This is the mail archive of the
gcc@gcc.gnu.org
mailing list for the GCC project.
bzero optimization rarely does
- From: Paul Koning <pkoning at equallogic dot com>
- To: gcc at gcc dot gnu dot org
- Date: Wed, 10 Jul 2002 17:51:20 -0400
- Subject: bzero optimization rarely does
I asked this question a little while ago but got no reaction, so I'll
condense it to its essence and ask it again.
The 3.x series compilers do a pretty nice job of optimizing memcpy
with constant length argument into straight loads/stores.

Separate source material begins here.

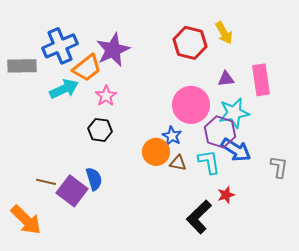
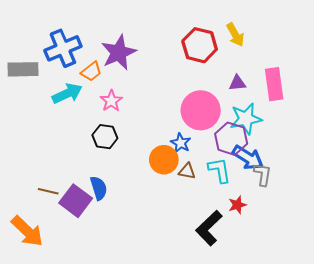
orange trapezoid: (87, 68) -> (91, 71), size x0.7
gray L-shape: (279, 167) -> (263, 174), moved

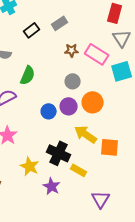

They also have machinery to optimize bzero and memset in a similar
way. But that code is far more limited in what it handles, so much so
that most cases are missed.
It may be target dependent, but what I found for MIPS at least is
surprising.
It optimized ONLY the case where a bzero can be turned into a SINGLE
store instruction. Anything that takes more than one store is turned
into a library call.
That doesn't make sense, because a function call is way more expensive
than a single store.
I looked at the code a bit and it isn't all that obvious why this is
happening. I think the culprit is the "can_store_by_pieces" logic.
Would people agree that bzero should become straight code for cases
that are more than just a single store instruction? If yes, how does
one go about changing that? Who might do it?
paul